**What needs to be done**
Write out word for word each line from the top of the material through the line that has "high-resolution photomicrograph shows". Pictures do not go in.

*** Opening Information provided ***

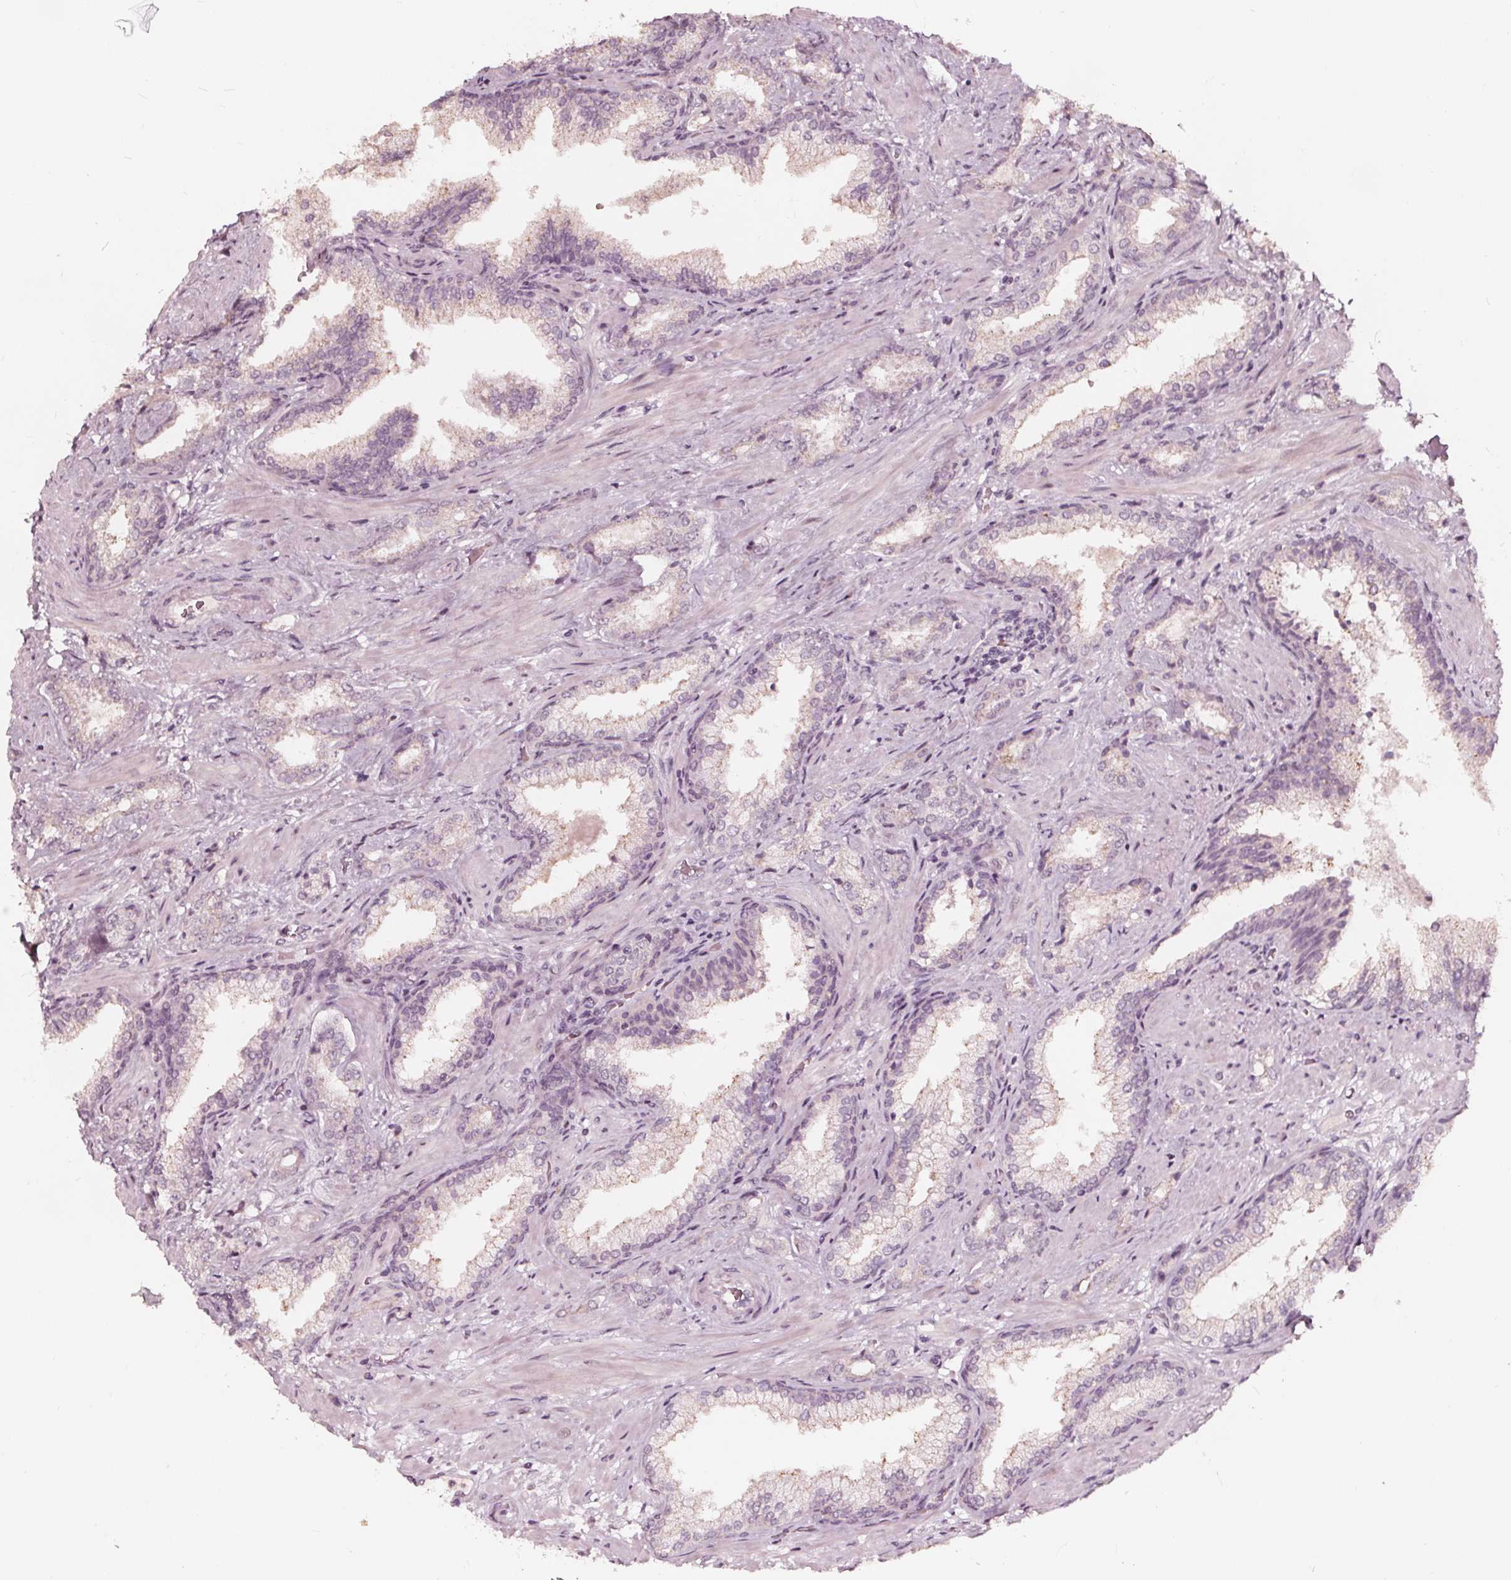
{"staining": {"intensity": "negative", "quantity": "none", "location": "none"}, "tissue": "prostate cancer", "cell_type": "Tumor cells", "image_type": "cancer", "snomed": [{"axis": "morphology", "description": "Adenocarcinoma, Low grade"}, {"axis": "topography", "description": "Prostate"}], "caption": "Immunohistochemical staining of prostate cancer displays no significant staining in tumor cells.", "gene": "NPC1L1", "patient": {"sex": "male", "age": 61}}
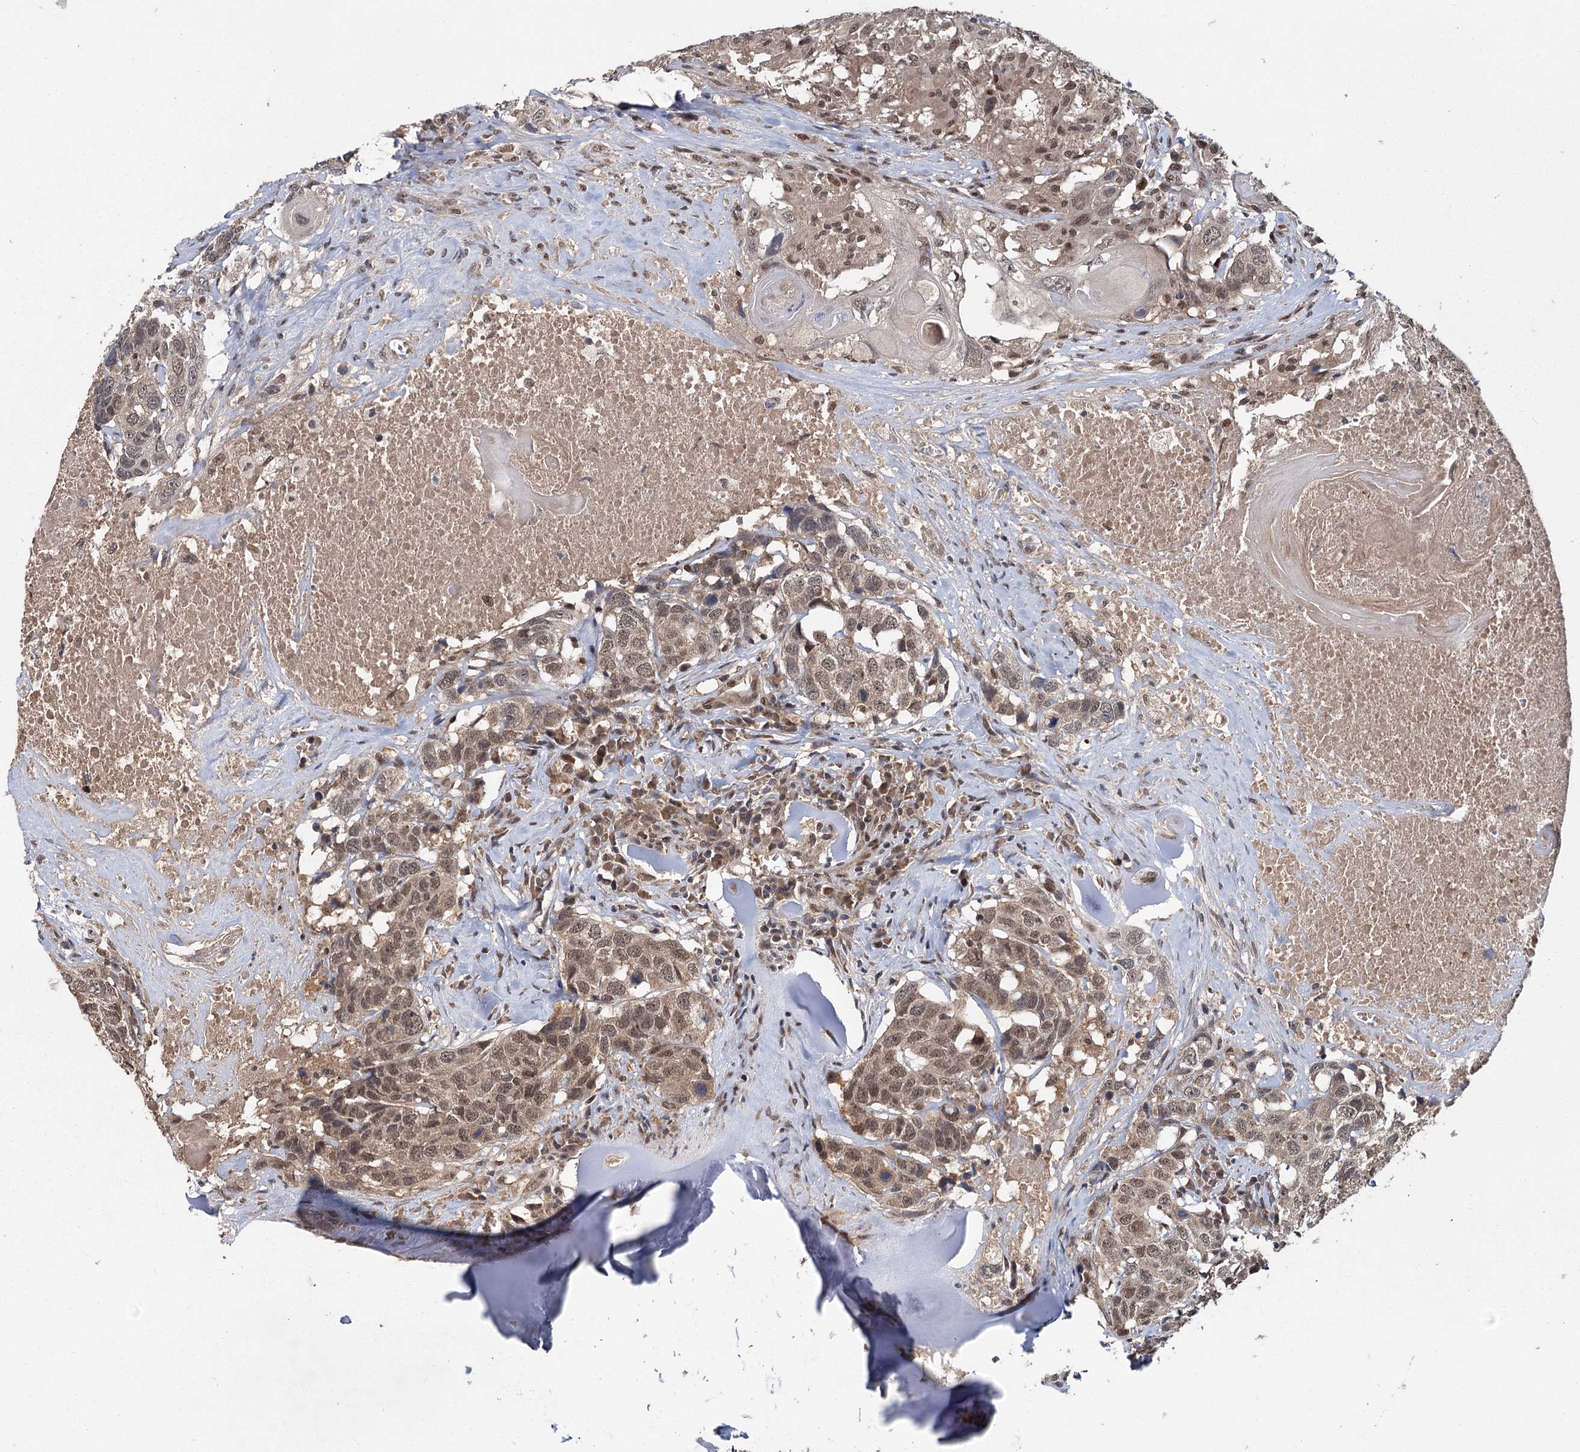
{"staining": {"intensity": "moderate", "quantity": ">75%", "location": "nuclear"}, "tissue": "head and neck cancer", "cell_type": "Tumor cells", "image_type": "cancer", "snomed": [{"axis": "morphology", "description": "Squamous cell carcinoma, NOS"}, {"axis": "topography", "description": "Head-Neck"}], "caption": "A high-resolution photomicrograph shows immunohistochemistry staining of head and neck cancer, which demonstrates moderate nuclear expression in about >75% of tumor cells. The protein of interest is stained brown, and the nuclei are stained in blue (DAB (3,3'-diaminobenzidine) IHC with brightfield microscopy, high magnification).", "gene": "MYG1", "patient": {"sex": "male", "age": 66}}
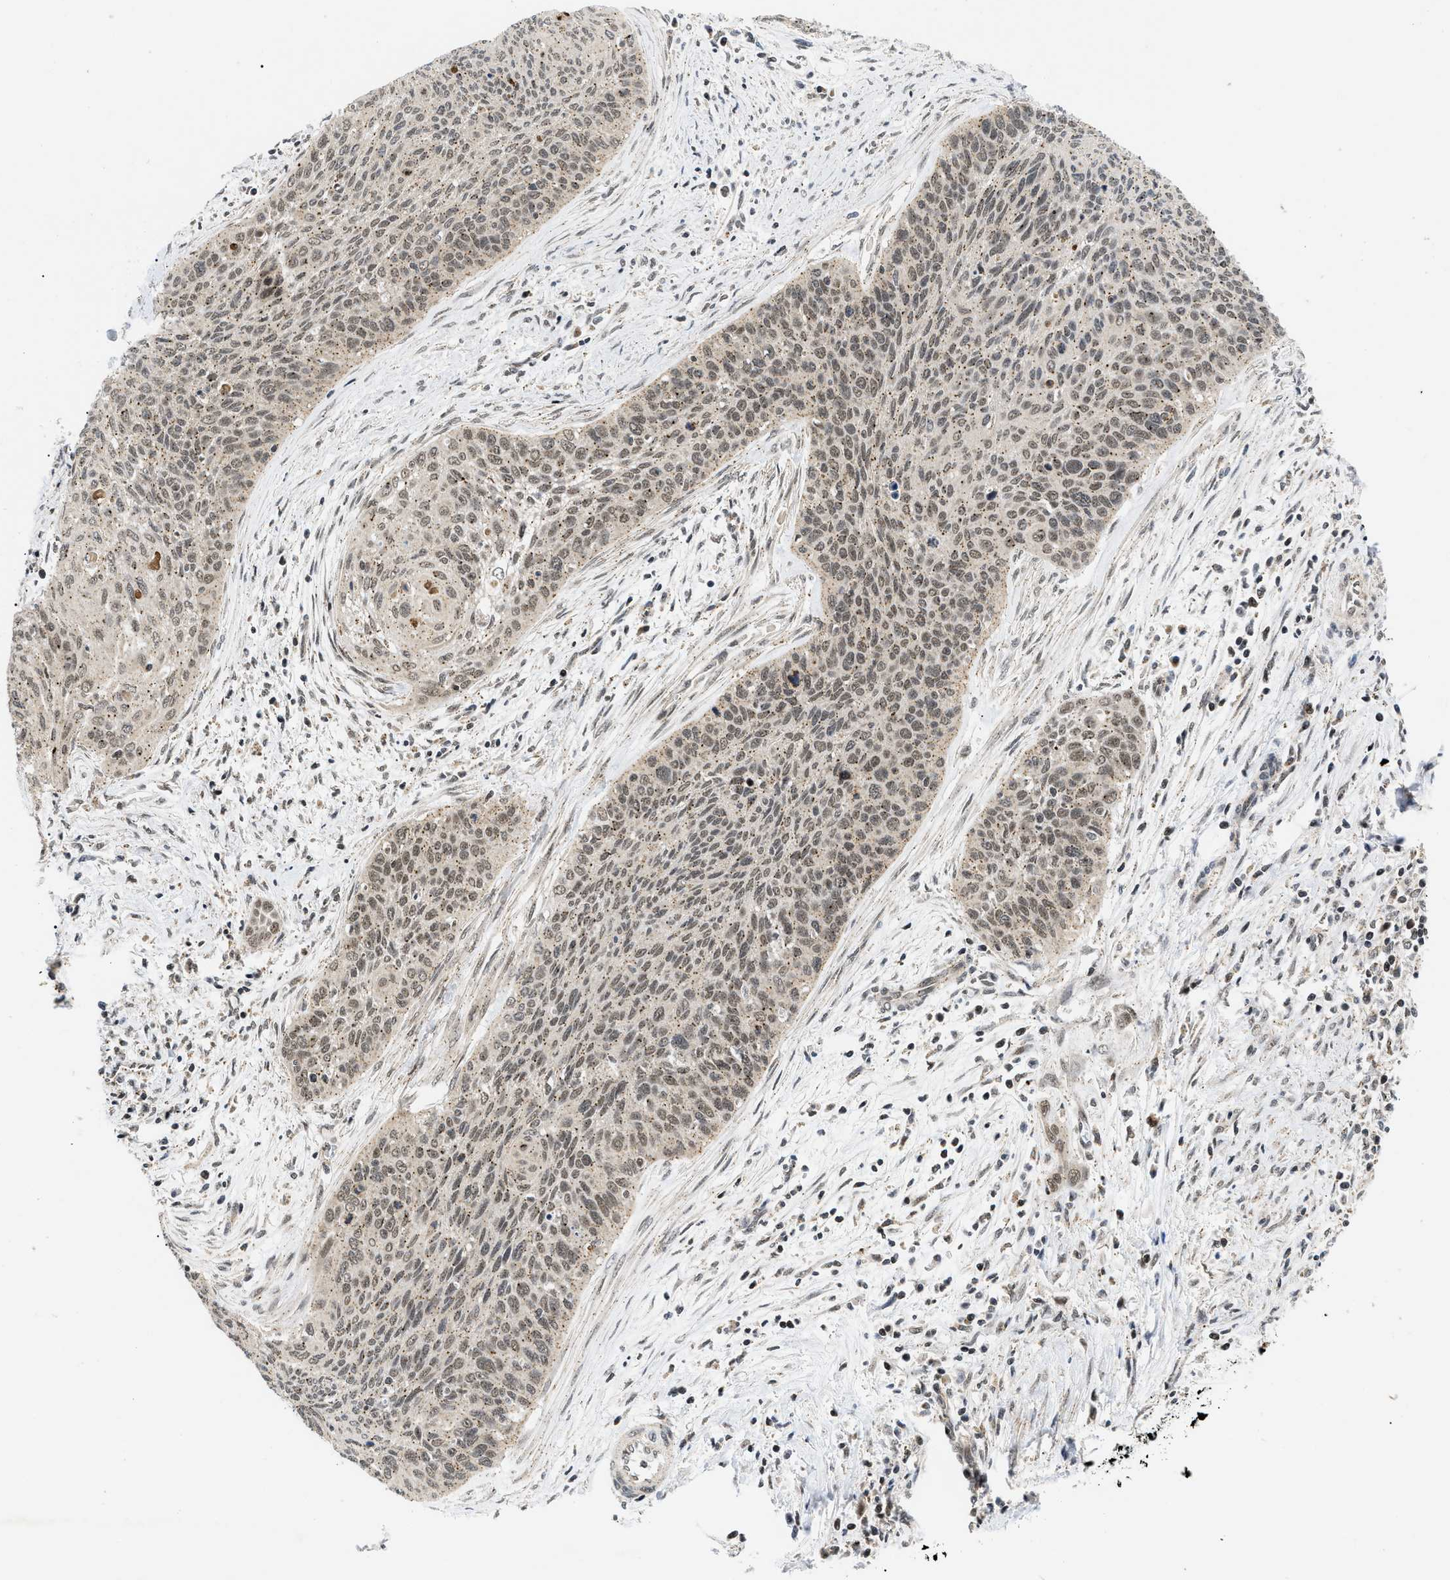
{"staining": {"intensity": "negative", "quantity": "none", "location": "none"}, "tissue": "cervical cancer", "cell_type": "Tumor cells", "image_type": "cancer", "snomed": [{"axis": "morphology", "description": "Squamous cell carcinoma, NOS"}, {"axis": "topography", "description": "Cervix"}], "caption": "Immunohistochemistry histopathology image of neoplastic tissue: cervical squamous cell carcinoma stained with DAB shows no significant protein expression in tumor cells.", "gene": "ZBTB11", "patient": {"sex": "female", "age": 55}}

*** Closing Information provided ***

**Reply to the exercise**
{"staining": {"intensity": "negative", "quantity": "none", "location": "none"}, "tissue": "prostate cancer", "cell_type": "Tumor cells", "image_type": "cancer", "snomed": [{"axis": "morphology", "description": "Adenocarcinoma, Low grade"}, {"axis": "topography", "description": "Prostate"}], "caption": "Immunohistochemical staining of prostate cancer displays no significant staining in tumor cells.", "gene": "NPC1L1", "patient": {"sex": "male", "age": 61}}
{"staining": {"intensity": "moderate", "quantity": ">75%", "location": "nuclear"}, "tissue": "head and neck cancer", "cell_type": "Tumor cells", "image_type": "cancer", "snomed": [{"axis": "morphology", "description": "Squamous cell carcinoma, NOS"}, {"axis": "topography", "description": "Head-Neck"}], "caption": "A high-resolution photomicrograph shows immunohistochemistry staining of head and neck cancer, which demonstrates moderate nuclear expression in about >75% of tumor cells. The protein of interest is stained brown, and the nuclei are stained in blue (DAB (3,3'-diaminobenzidine) IHC with brightfield microscopy, high magnification).", "gene": "MYG1", "patient": {"sex": "male", "age": 66}}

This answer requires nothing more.